Ao escutar o som do apito tranquilamente dobrou o jornal, depois elegantemente pegou a sua bengala de cabo de prata e aprumou-se.  A bengala era um objeto usado especialmente pelos senhores, ainda que não necessitassem delas, uma espécie de símbolo de comando, de austeridade e status. No teatro é um elemento de composição externa da personagem. Saber usá-la é uma arte e em raros casos uma virtuosidade, Fred Astaire que o diga.

 

Mas, voltemos à Lecticia que estava se arrumando na sala que dava acesso ao quarto dos meus pais.

Depois de um silêncio de longos 10 segundos onde todos os olhares se voltavam para a porta, eis que surge ela, conduzida por Olímpia, sua professora de piano.

Tal era a concentração das duas que pareciam pessoas de outro mundo. Era engraçado ver.

Nada falaram, andaram em direção à porta de entrada da casa e eu as perdi de vista.

Soube depois que um motorista de carro de aluguel estava de prontidão esperando por elas. Sem ângulo para ver a saída das duas, minha mente viajou e todos os acontecimentos dos últimos dias passaram como um filme, colorido.

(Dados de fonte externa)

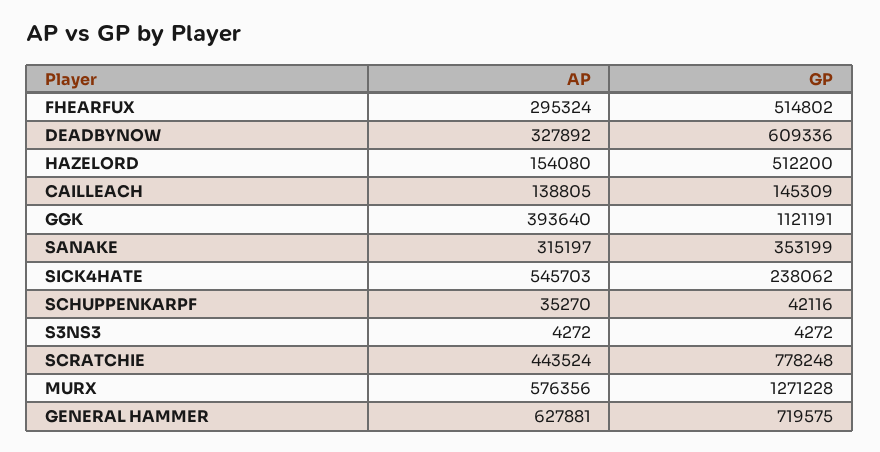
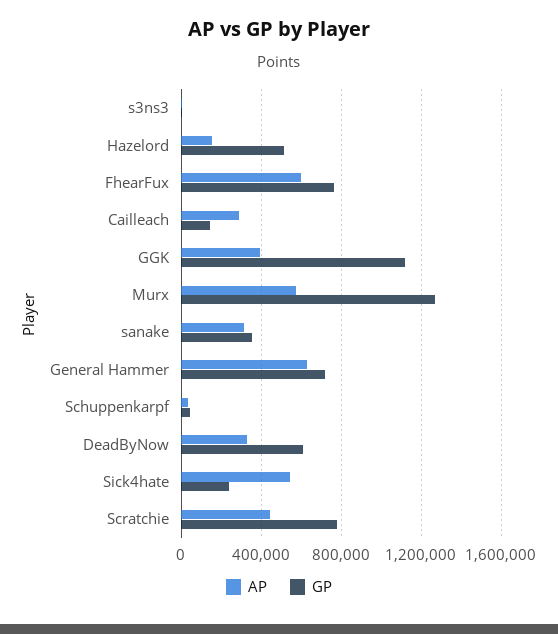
  {
    "AP": {
-     "FHEARFUX": 295324,
+     "FHEARFUX": 600000,
      "DEADBYNOW": 327892,
      "HAZELORD": 154080,
-     "CAILLEACH": 138805,
+     "CAILLEACH": 300000,
      "GGK": 393640,
      "SANAKE": 315197,
      "SICK4HATE": 545703,
      "SCHUPPENKARPF": 35270,
      "S3NS3": 4272,
      "SCRATCHIE": 443524,
      "MURX": 576356,
      "GENERAL HAMMER": 627881
    },
    "GP": {
-     "FHEARFUX": 514802,
+     "FHEARFUX": 750000,
      "DEADBYNOW": 609336,
      "HAZELORD": 512200,
      "CAILLEACH": 145309,
      "GGK": 1121191,
      "SANAKE": 353199,
      "SICK4HATE": 238062,
      "SCHUPPENKARPF": 42116,
      "S3NS3": 4272,
      "SCRATCHIE": 778248,
      "MURX": 1271228,
      "GENERAL HAMMER": 719575
    }
  }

As imagens anteriores se misturavam com as imagens daquele momento.  Lecticia com um vestido confeccionado com o tecido de cor pastel - aquele que alguém tocou com as mãos suadas e que deu muito trabalho para limpar –  ao lado de sapatos, tecidos, linhas, agulhas, máquina de costura –  estavam  todos ali, disputando a minha mente ao lado das palavras que bailavam e ecoavam em ritmos e cores: - Concerto, tempo musical, exercícios para aquecimento dos dedos, bordados, linha, agulha; junto à tudo isso lá estava também madama Belacolar – a famosa chapeleira – mostrando os modelos dos chapéus e os arranjos para cabeça.

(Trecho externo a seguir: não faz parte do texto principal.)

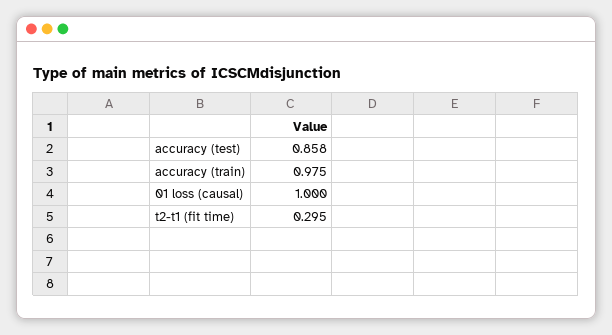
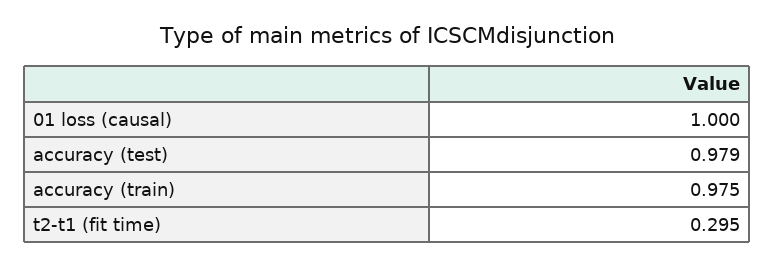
  {
-   "accuracy (test)": 0.858,
+   "accuracy (test)": 0.979,
    "accuracy (train)": 0.975,
    "01 loss (causal)": 1,
    "t2-t1 (fit time)": 0.295
  }

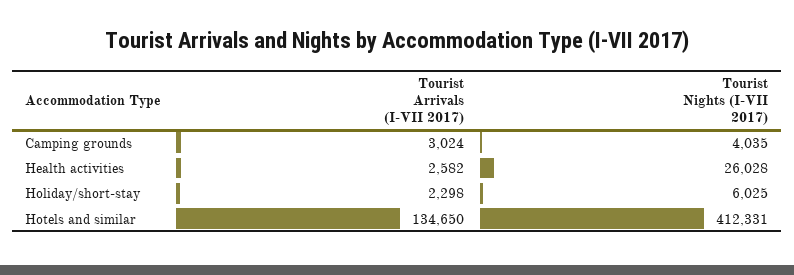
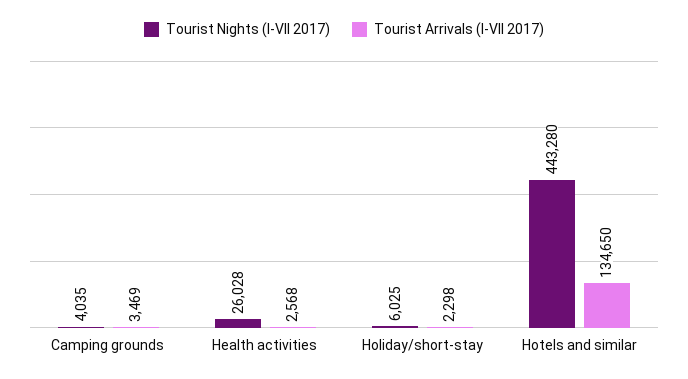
  {
    "Tourist Arrivals (I-VII 2017)": {
-     "Camping grounds": 3024,
+     "Camping grounds": 3469,
-     "Health activities": 2582,
+     "Health activities": 2568,
      "Holiday/short-stay": 2298,
      "Hotels and similar": 134650
    },
    "Tourist Nights (I-VII 2017)": {
      "Camping grounds": 4035,
      "Health activities": 26028,
      "Holiday/short-stay": 6025,
-     "Hotels and similar": 412331
+     "Hotels and similar": 443280
    }
  }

E eu que havia esquecido de uma tarde, onde esteve lá em casa para levar adereços. Faziam parte dos figurinos. Lembro que me dera um chocolate.

           “...O gosto volta à minha boca misturado com o sabor das uvas verdes e dos figos maduros.”

 

Eram muitas imagens, a ponto de não mais identificá-las, uma mistura de êxtase e orgasmos, juro que foi o meu primeiro orgasmo, uma mistura de ódio e de prazer.

A indiferença à minha presença, as imagens descompassadas em minha mente, tudo isso provocara um calor vulcânico que me levou à romper a realidade dando lugar à uma doce loucura, um a um, objetos, pessoas, tudo e todos se tornaram insuportáveis aos olhos, e eu, calmamente implodia a cena.

Um grito seco, forte, agudo e ao mesmo tempo grave, de alcance imensurável, sem identificação, um grito que hoje eu o identifico como o “Grito Expressionista”, muitos anos depois o meu professor Camile Demange falou sobre “O Grito” no Teatro Expressionista Alemão.

Todo este legado eu recebia naqueles dias de sonho.  Teria sido um sonho? Realidade? Magia?

Quem sabe a minha irmã Sônia nunca dormiu, nunca acordou.

Acho que estou a repetir-me... (risos)

Quem sabe, quem sabe, eu continue a contar contos!